В новой школе друзей я не завел, впрочем как и врагов. Ко второму уроку я стал подозревать, что с Полиной Васильевной мы говорили на каком-то другом английском, понятном ей, мне и царствующей королеве Елизавете. Одноклассников я не понимал. У их слов не было окончаний, особенно у лондонцев, и говорили они заметно быстрей, чем Полина Васильевна и я. Думаю, что к пяти часам домой на чай они не неслись и в коверкотовых кепках по вересковым пустошам не прогуливались. Учитель – колониалист, отставной военный, шотландец с розовым загаром, определил мне место в первом ряду. Поговорив со мной на перемене, он оценил мой уровень языка как «немой» и усадил, будто я глухой. Говорил он громко, как Зевс на олимпийской планерке, и, глядя на меня, повторял сказанное.
– Ты понял, Борис?
И тонкие окна подрагивали от вибраций в воздухе. В первый же день в мой бритый по уставу затылок полетели слюнявые бумажки. Старая забава периода моего деда, как мне казалось. В нашей 47-й такой херней не занимались. Особенно усердствовал рыжий мальчик с пэтэушно-отсутствующим выражением, дегенеративной, выдающейся вперед нижней челюстью и созвездием крупных веснушек на вздернутом носу. Его безыдейно звали Джон, приехал он из Нью-Касла и был в этом питомнике главным приматом. Жеваные комочки летели мне в шею пулеметной очередью. Я обернулся, а он скорчил озадаченность, поднял руку и позвал учителя. «Новенький меня отвлекает!» – пожаловался он, а мне сделали замечание.
На перемене дети разбивались по половому признаку. Девочки убегали на школьный двор к фонтану. Мальчики рассаживались на межэтажных ступенях – единственное место в тени. Я подошел к одноклассникам и окликнул Джона.
– Чего? – он подскочил и подошел вплотную. С ним поднялись трое.
– Ничего, – ответил я и сделал вид, что собираюсь уйти. Группа поддержки расслабилась, развеселилась и двое даже успели сесть обратно на прохладные плиты, когда я развернулся и коротким загаражным ударом в кадык отправил северо-английского задиру в глубокий, но непродолжительный сон.
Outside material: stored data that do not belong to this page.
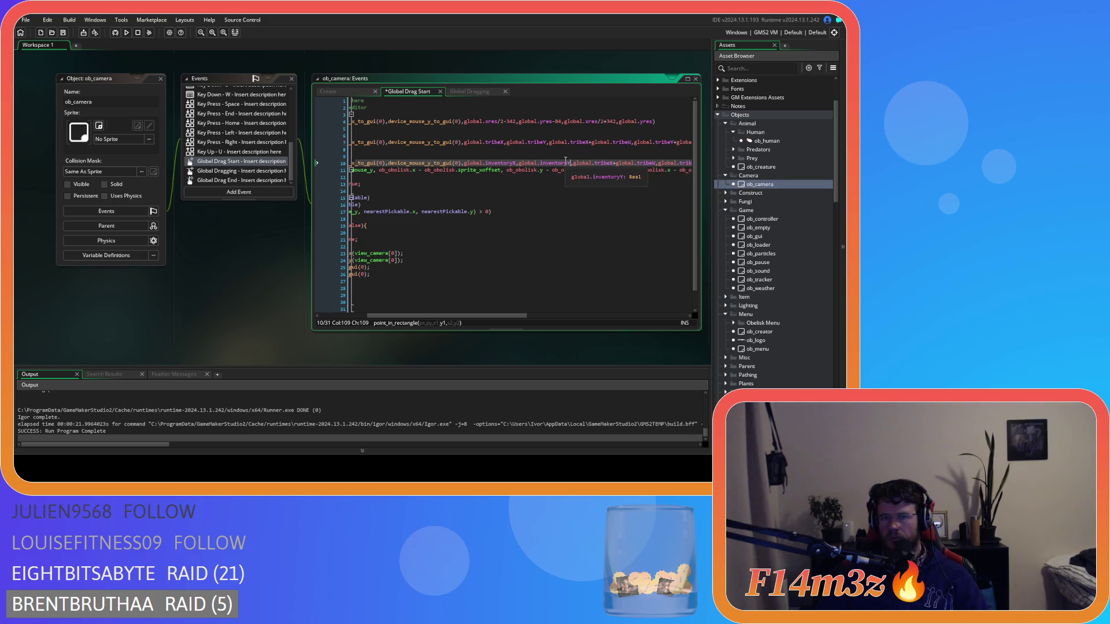
# - Replace the second tribeX and tribeY on line 10 with copied inventoryX and inventoryY
pyautogui.doubleClick(500, 163)
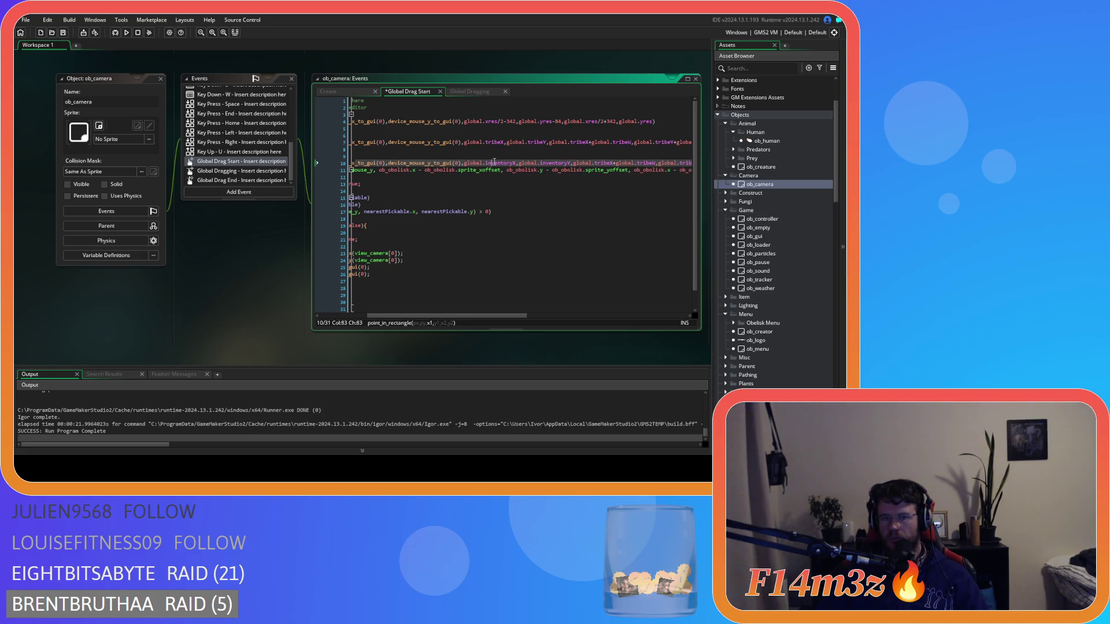
pyautogui.press('ctrl+c')
pyautogui.doubleClick(602, 163)
pyautogui.press('ctrl+v')
pyautogui.doubleClick(555, 163)
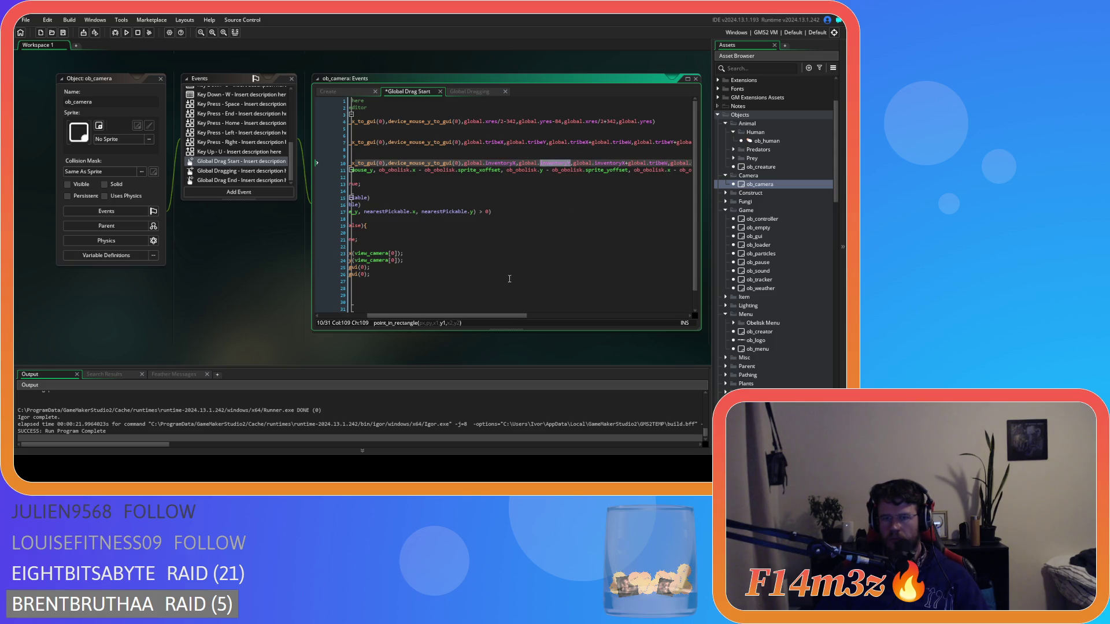
pyautogui.moveTo(462, 316); pyautogui.dragTo(541, 315)
pyautogui.press('ctrl+c')
pyautogui.doubleClick(512, 163)
pyautogui.press('ctrl+v')
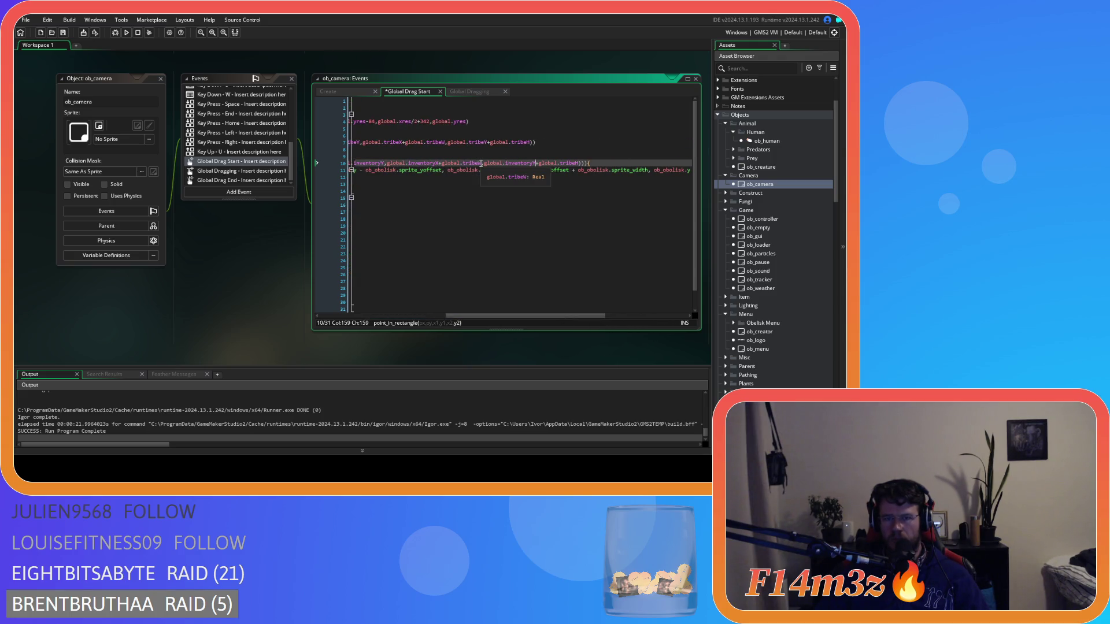
# - Change global.tribeW and global.tribeH to inventoryW and inventoryH
pyautogui.moveTo(478, 164); pyautogui.dragTo(462, 163)
pyautogui.write('invento')
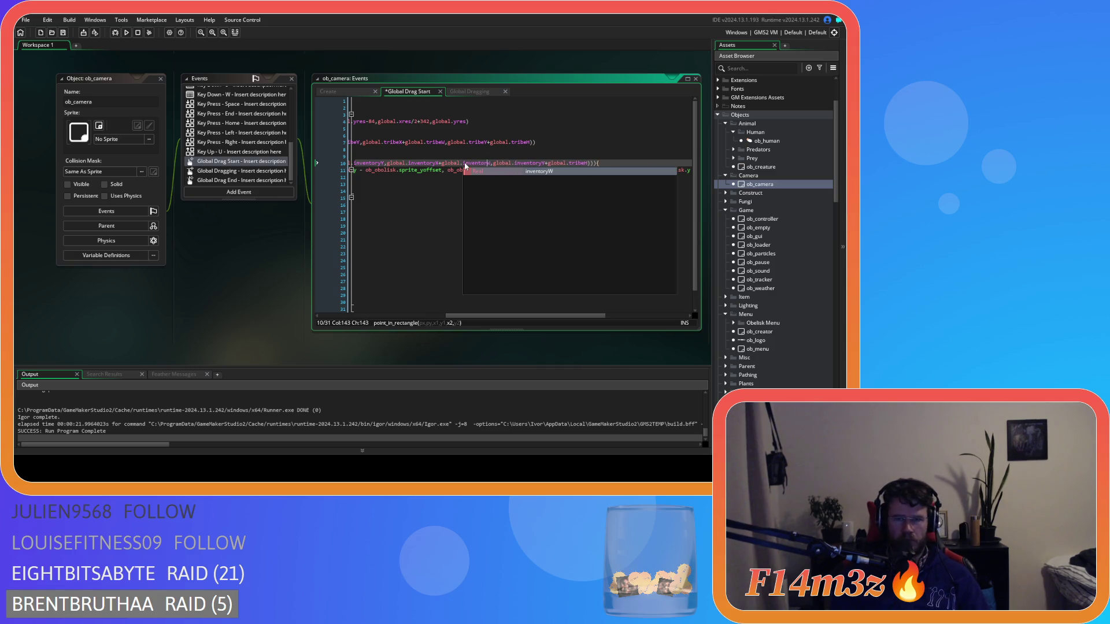
pyautogui.press('Return')
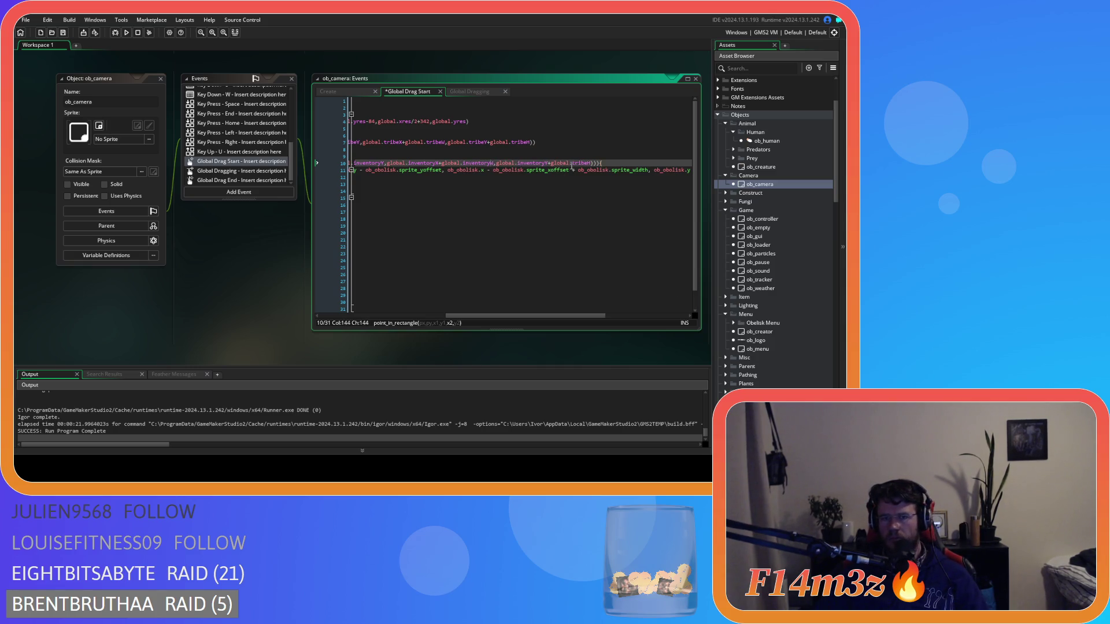
pyautogui.moveTo(588, 163); pyautogui.dragTo(572, 164)
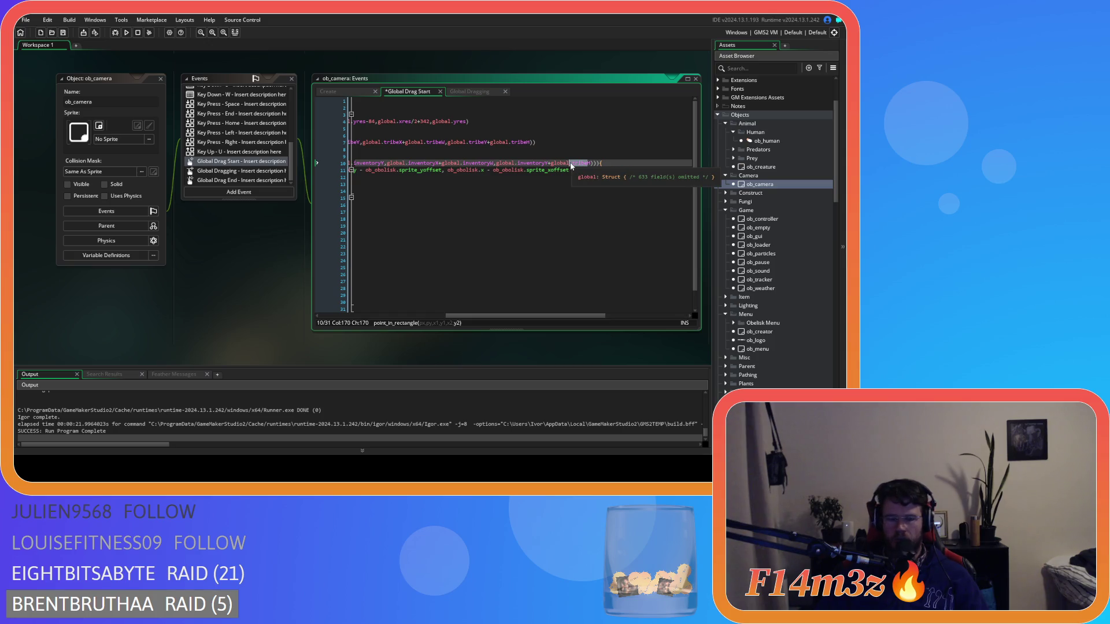
pyautogui.write('invento')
Задира… бабушкино словечко. Так уже прилюдно не скажешь – засмеют. Помню, как-то родителей, еще в Москве, вызвали в школу. Я подрался, вернее был побит, но с представителей поверженной стороны тоже спрашивали. Ни отец, ни мать с работы отпроситься не смогли, и с Большой Ордынки в наше залесье командировали бабушку.
– Тебе придется тоже извиниться и помириться, – сказала она при директоре.
Я потупился и молчал. Шла одна из тех тяжеловесных минут, которые, казалось, не имеют конца, как мальчик в средневековом церковном хоре.
– Тогда я извинюсь за него.
Уже на Ленинском бабушка тряхнула меня за плечи и разочарованно проговорила:
– А я не догадывалась, что ты драчун…
Я побелел и до подъезда молчал. И оттаял, только когда сообразил, что существительное «драчун» производное от глагола «драться». Задира…
– Он задирал меня, мам, – оправдывался я на следующий день.
Естественно, маму вызвали. Она сидела против меня и молчала, отвернувшись в сторону. На собрании мне пришлось переводить ей, что говорили учитель, директор и мама Джона, такая же рыжая, с тем же отсутствием последовательной мысли в глазах, с толстыми розовыми руками, сдавленными узким коротким рукавом рубашки. Рука эта рубила воздух, демонстрируя, как я едва не сгубил Джона. Если б Джон был кем-то значимым и я взаправду убил бы его, то какие-нибудь мудаки однажды б сняли документалку про него с блевотным названием «Прерванный полет» или что-то вроде того. Мама бы его сотворила что-нибудь немыслимо пошлое. Например, сожгла бы лист бумаги и, глядя на язычок, пожирающий край, сказала бы с придыханием: «Вот так и вся моя жизнь», – а зрители этой тошноты обжимали бы подушки перед экранами, всхлипывали и желали мне казней.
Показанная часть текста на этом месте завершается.